Selected excerpt Start Marker

A. Defendants' Immunity From Suit

Defendants assert that the Eleventh Amendment and the absolute immunity doctrine shield them from liability in suit. Plaintiffs, however, correctly point out that the posture of this action precludes their usage.

For purposes of the Eleventh Amendment, a suit against an official in his or her official capacity is a suit against that official's office. See Will v. Michigan Dep't of State Police, 491 U.S. 58, 71, 109 S.Ct. 2304, 105 L.Ed.2d 45 (1989); Eaglesmith v. Ward, 73 F.3d 857, 860 (9th Cir. 1995). States, however, are not considered to be "persons" for purposes of 42 U.S.C. § 1983 and are therefore immune from suit. See DeNieva v. Reyes, 966 F.2d 480, 483 (9th Cir.1992). Nevertheless, an exception to this rule of immunity applies to actions for injunctive relief, see Kentucky v. Graham, 473 U.S. 159, 167 n. 14, 105 S.Ct. 3099, 87 L.Ed.2d 114 (1985); Ex parte Young, 209 U.S. 123, 159-60, 28 S.Ct 441, 52 L.Ed. 714 (1908), such as the one before this Court. (Compl. ¶ 49.) Accordingly, this Court will deny Defendants' requests for dismissal based upon Eleventh Amendment grounds.

Selected excerpt End Marker
Dataset excerpts Start Marker

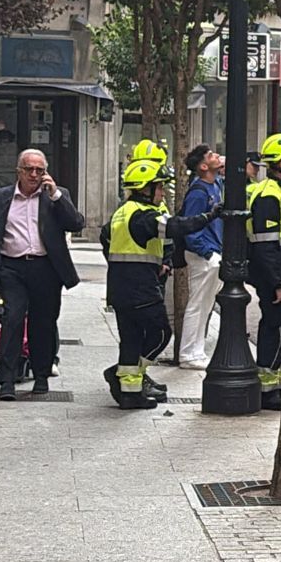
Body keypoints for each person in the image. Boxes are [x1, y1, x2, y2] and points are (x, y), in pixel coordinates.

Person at [103, 159, 216, 409]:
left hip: (120, 288)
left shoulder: (123, 211)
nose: (162, 192)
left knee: (131, 339)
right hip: (140, 288)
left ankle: (130, 393)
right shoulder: (144, 215)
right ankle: (123, 374)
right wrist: (209, 216)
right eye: (159, 187)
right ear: (146, 189)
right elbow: (176, 226)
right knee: (160, 333)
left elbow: (105, 237)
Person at [0, 148, 85, 401]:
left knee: (43, 323)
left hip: (45, 268)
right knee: (13, 319)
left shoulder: (56, 196)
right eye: (29, 169)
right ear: (19, 171)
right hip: (11, 268)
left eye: (39, 170)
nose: (34, 175)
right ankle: (7, 380)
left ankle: (41, 375)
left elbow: (76, 223)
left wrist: (56, 195)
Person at [246, 133, 281, 408]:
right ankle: (268, 390)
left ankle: (278, 386)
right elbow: (265, 247)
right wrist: (279, 282)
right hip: (273, 274)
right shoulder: (269, 196)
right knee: (273, 328)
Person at [176, 144, 225, 368]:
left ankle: (196, 350)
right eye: (211, 155)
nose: (217, 156)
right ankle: (189, 353)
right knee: (198, 304)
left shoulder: (214, 185)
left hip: (211, 252)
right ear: (204, 166)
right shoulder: (199, 192)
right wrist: (207, 253)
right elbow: (191, 228)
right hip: (204, 255)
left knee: (204, 305)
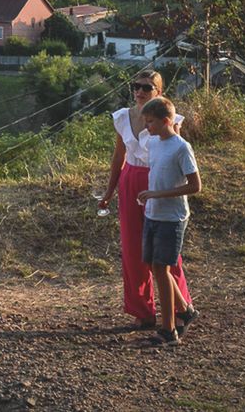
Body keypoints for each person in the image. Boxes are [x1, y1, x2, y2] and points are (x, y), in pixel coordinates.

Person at [97, 70, 193, 327]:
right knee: (132, 249)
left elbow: (177, 154)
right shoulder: (122, 117)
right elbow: (119, 157)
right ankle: (143, 312)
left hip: (158, 181)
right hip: (130, 181)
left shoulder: (169, 119)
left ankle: (180, 308)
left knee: (165, 250)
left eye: (147, 87)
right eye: (136, 86)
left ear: (158, 92)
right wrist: (109, 191)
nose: (139, 91)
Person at [137, 96, 202, 346]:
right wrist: (150, 197)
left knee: (162, 269)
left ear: (166, 121)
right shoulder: (154, 143)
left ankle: (169, 330)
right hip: (152, 214)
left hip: (172, 217)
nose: (147, 127)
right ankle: (185, 310)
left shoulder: (181, 147)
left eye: (150, 122)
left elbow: (195, 186)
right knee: (155, 268)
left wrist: (157, 194)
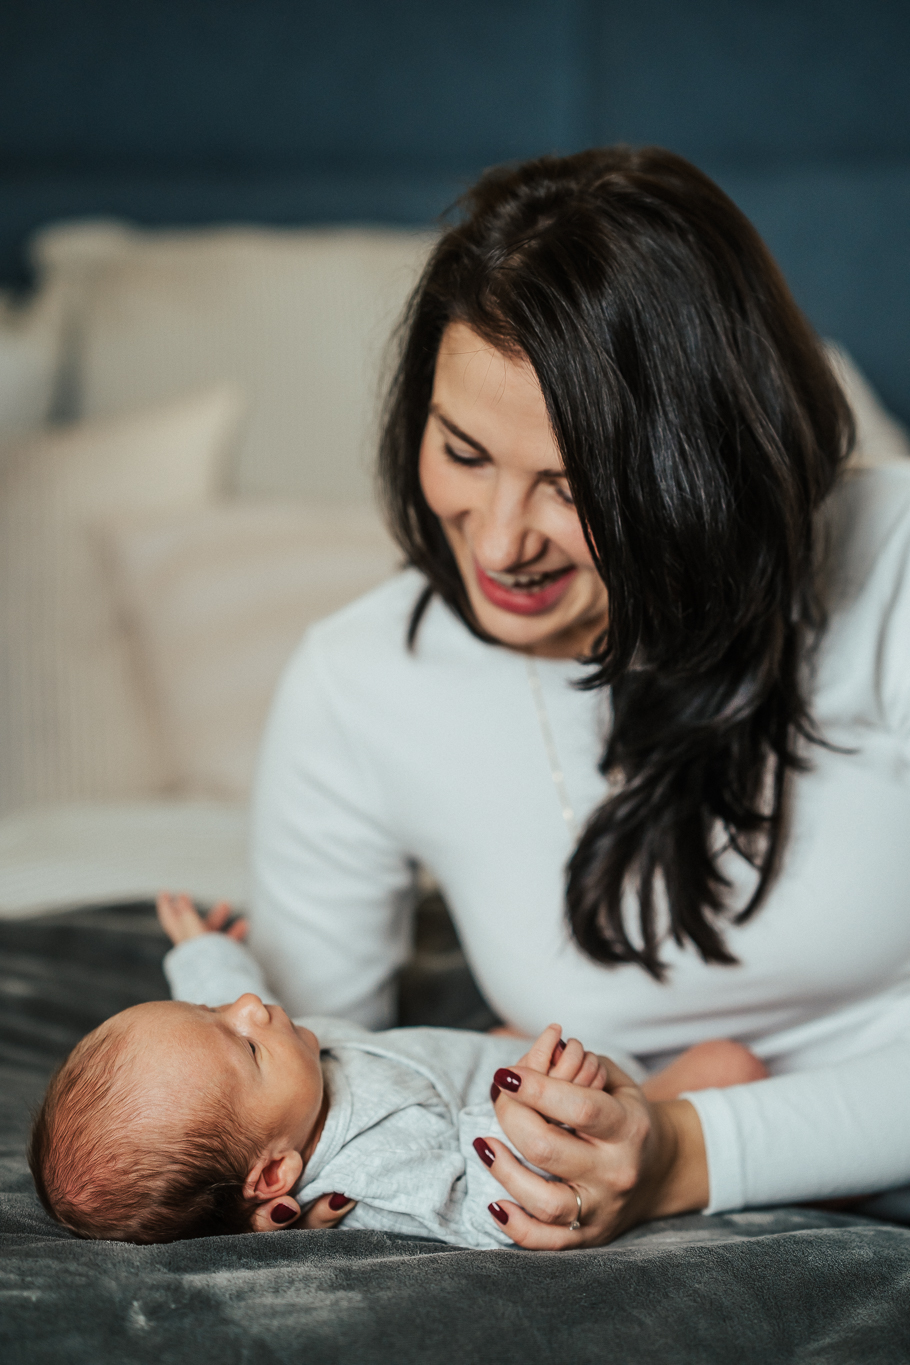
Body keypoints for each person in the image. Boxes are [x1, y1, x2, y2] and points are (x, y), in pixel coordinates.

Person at [243, 145, 910, 1247]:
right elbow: (318, 1091)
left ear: (700, 469)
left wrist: (681, 1153)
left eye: (574, 485)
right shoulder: (355, 686)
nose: (500, 541)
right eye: (463, 451)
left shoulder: (888, 574)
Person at [26, 894, 764, 1246]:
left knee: (512, 1022)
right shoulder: (371, 1167)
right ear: (275, 1177)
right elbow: (476, 1206)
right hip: (569, 1125)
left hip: (473, 1060)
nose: (251, 1006)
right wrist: (529, 1118)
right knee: (732, 1064)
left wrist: (201, 954)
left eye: (215, 1005)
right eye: (243, 1043)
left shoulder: (279, 1087)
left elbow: (219, 1020)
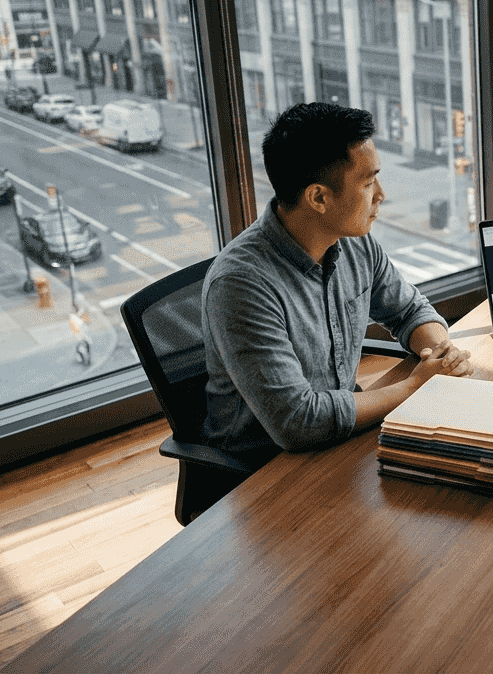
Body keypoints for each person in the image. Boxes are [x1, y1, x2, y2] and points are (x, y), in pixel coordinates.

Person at [202, 102, 474, 466]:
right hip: (267, 468)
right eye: (367, 182)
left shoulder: (353, 241)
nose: (380, 194)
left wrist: (442, 356)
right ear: (318, 197)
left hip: (342, 437)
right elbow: (296, 421)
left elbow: (409, 309)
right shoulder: (240, 285)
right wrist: (415, 385)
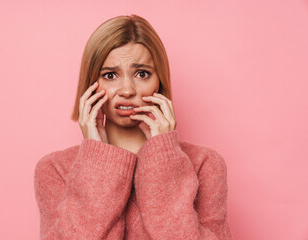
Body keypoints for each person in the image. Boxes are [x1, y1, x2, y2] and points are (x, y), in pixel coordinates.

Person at [34, 14, 233, 239]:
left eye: (142, 74)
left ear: (160, 82)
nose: (127, 90)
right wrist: (97, 161)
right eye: (110, 75)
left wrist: (163, 158)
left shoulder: (205, 165)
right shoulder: (55, 169)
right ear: (90, 85)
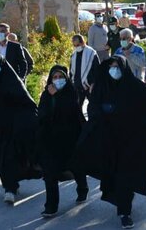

Dataset excerpts End Marker

Questions.
1 - In the immunity section, which case is cited for the point that states are not "persons" under 42 U.S.C. § 1983?
2 - Using the immunity section, explain in one to three sentences why the Court denies Defendants' requests for dismissal on Eleventh Amendment grounds.
3 - Carry on the section on the defendants' immunity from suit, starting after its last sentence.
The data can be ignored for this exercise.

Answers to the problems.
1 - DeNieva v. Reyes, 966 F.2d 480, 483 (9th Cir. 1992).

2 - An exception to the rule of immunity applies to actions for injunctive relief, and the action before the Court is one such action. The Court therefore denies dismissal on Eleventh Amendment grounds.

3 -
Identical reasons undercut Defendants' reliance upon absolute immunity doctrine. In certain instances, state executive branch officials are entitled to absolute immunity for acts of a quasi-judicial or quasi-prosecutorial nature. See Butz v. Economou, 438 U.S. 478, 512-13, 98 S.Ct. 2894, 57 L.Ed.2d 895 (1978); Meyers v. Contra Costa County Dep't of Social Servs., 812 F.2d 1154, 1157 (9th Cir.1987). Like Eleventh Amendment immunity, however, absolute immunity applies only to suits for damages and will not preclude a suit for declaratory or injunctive relief. See Fry v. Melaragno, 939 F.2d 832, 839 (9th Cir.1991).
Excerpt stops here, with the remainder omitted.